Hay diversas ediciones de “Vida de los doce Césares” de Suetonio. Sugerimos que se lea alguna con comentarios y glosario pues hay términos que hacen referencias a costumbres y objetos propios del Imperio Romano, tales como laticlavia, lictores, cohorte, pretexta, entre muchas otras. Desde luego, para los amantes de la Historia, esta es una obra imprescindible.
© Pablo R. Bedrossian, 2022. Todos los derechos reservados.
REFERENCIAS
[1] El puesto era de secretario ab epistulio
[2] Por ejemplo, entre los que han considerado que es una mención a Jesucristo se encuentran Gerd Theissen y Annette Merz, en su obra de estudio “El Jesús histórico”, Ediciones Sígueme, 1989, 2000, p.104; además, en la página 100 dice “Plinio El Joven, Tácito y Suetonio hablan de pasada sobre ‘Cristo’ (o ‘Cresto’) y no parece que se den cuenta de que utilizan un título mesiánico como nombre propio”. Entre obras más populares, el Crestos de Suetonio identificado como Cristo aparece en el clásico apologético de Josh McDowell “Evidencia que exige un veredicto”.

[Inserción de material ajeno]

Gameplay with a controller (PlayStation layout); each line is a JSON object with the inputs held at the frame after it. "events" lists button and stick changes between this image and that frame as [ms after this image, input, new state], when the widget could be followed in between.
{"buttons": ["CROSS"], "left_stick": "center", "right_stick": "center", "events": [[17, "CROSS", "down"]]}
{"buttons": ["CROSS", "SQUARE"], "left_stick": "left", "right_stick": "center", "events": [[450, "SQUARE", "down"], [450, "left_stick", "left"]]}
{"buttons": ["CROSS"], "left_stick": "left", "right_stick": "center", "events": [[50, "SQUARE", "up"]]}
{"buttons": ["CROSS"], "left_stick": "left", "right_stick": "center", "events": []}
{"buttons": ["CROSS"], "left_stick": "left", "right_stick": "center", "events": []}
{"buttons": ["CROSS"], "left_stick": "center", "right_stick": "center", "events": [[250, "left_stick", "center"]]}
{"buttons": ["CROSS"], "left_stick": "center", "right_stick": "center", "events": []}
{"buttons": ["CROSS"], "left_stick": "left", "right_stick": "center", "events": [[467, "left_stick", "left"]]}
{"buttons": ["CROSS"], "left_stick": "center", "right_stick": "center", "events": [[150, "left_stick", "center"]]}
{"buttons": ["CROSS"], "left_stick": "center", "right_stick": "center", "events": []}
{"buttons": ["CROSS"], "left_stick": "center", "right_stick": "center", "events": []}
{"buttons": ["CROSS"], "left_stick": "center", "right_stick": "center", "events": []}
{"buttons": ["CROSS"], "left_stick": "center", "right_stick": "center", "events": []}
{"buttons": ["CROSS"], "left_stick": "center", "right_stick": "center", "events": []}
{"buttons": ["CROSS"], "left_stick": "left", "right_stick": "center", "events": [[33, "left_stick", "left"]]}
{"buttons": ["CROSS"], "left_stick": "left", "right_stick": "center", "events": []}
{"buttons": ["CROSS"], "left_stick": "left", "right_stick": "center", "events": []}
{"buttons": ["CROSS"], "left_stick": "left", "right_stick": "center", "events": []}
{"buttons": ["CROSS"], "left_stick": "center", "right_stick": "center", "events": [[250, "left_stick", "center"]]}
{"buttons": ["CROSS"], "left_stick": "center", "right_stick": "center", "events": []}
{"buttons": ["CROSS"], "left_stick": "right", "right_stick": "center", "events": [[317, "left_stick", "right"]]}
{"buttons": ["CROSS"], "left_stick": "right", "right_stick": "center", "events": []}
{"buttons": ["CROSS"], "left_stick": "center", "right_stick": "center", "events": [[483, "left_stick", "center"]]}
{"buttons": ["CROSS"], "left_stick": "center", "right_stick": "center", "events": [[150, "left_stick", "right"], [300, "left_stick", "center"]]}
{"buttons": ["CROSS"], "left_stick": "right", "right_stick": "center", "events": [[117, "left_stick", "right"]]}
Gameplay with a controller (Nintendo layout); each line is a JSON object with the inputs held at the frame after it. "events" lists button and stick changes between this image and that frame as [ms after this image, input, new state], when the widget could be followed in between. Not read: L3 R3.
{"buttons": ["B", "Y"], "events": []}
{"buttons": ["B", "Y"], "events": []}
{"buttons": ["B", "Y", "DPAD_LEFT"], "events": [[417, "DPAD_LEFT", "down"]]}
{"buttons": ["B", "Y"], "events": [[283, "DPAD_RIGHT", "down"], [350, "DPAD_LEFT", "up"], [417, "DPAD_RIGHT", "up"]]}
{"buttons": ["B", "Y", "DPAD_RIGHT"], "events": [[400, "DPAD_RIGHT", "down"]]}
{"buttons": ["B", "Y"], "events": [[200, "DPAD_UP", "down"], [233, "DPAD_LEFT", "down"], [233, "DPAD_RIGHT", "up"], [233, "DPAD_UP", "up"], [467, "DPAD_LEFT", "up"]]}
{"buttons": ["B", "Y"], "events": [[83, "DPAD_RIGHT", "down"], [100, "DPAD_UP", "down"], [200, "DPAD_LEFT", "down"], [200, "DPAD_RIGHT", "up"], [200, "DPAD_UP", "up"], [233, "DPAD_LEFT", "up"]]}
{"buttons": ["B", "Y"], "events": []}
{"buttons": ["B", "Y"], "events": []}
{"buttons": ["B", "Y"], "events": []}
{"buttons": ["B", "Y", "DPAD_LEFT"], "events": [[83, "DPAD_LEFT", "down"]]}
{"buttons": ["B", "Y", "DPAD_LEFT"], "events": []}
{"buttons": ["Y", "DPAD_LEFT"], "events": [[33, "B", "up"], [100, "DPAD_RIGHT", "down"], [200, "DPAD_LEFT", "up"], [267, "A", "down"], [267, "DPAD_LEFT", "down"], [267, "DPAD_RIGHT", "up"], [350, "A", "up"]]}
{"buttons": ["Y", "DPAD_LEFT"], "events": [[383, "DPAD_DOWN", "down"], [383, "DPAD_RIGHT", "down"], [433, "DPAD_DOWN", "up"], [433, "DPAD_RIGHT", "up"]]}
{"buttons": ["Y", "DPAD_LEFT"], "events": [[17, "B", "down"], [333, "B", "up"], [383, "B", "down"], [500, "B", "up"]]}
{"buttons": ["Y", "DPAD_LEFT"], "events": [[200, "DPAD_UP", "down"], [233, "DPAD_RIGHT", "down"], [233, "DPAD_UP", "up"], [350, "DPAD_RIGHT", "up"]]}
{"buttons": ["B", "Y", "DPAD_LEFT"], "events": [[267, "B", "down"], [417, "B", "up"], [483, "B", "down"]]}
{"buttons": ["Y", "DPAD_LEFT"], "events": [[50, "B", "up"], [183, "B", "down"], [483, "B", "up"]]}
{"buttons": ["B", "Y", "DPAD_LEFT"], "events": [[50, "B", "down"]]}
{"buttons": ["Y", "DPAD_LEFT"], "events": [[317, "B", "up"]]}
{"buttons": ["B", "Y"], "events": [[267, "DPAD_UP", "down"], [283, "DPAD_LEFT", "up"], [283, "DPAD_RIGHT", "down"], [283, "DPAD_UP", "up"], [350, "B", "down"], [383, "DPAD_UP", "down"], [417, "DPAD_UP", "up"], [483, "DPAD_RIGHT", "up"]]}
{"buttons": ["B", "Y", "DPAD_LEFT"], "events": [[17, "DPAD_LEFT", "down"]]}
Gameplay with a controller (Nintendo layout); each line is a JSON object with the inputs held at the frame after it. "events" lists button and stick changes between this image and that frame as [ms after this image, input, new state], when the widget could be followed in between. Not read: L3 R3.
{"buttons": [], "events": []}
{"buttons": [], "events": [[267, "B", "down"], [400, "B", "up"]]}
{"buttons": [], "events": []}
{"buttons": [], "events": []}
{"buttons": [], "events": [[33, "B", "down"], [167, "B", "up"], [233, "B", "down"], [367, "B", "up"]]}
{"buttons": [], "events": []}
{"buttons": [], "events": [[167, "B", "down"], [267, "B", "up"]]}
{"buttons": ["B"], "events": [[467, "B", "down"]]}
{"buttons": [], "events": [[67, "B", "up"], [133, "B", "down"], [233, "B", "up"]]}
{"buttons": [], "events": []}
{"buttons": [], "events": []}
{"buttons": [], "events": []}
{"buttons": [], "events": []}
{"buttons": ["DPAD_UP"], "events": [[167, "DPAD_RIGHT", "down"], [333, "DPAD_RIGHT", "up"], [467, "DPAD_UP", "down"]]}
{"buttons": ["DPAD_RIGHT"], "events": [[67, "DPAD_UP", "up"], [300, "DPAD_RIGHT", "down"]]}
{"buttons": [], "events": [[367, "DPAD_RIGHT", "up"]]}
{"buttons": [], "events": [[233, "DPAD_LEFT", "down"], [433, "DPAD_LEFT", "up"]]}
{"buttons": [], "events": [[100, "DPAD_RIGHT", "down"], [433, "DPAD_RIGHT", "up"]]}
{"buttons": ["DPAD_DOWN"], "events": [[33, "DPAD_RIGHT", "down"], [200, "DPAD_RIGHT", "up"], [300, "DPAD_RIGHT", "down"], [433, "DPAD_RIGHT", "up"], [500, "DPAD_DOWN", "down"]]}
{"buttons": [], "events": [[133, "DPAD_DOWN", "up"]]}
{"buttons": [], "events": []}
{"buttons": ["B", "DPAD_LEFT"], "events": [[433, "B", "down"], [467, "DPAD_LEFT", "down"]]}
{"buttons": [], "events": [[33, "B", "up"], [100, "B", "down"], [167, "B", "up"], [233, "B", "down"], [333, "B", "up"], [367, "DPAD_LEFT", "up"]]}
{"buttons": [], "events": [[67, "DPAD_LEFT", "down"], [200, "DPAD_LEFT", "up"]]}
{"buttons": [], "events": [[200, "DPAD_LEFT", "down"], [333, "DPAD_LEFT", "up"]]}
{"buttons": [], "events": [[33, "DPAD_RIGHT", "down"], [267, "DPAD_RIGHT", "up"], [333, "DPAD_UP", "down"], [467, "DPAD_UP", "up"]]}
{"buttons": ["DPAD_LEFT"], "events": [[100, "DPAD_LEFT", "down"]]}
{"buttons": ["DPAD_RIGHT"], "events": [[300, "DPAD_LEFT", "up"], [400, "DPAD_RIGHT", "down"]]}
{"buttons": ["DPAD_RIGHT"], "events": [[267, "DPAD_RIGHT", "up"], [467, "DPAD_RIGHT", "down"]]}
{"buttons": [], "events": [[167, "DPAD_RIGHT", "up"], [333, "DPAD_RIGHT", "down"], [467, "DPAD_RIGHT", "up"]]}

[3] Hechos 18:2; en el mismo libro hay otra mención de Claudio en Hechos 11:28: “Y levantándose uno de ellos, llamado Agabo, daba a entender por el Espíritu, que vendría una gran hambre en toda la tierra habitada; la cual sucedió en tiempo de Claudio”.
[4] Hechos 11:26b dice “a los discípulos se les llamó cristianos por primera vez en Antioquía”.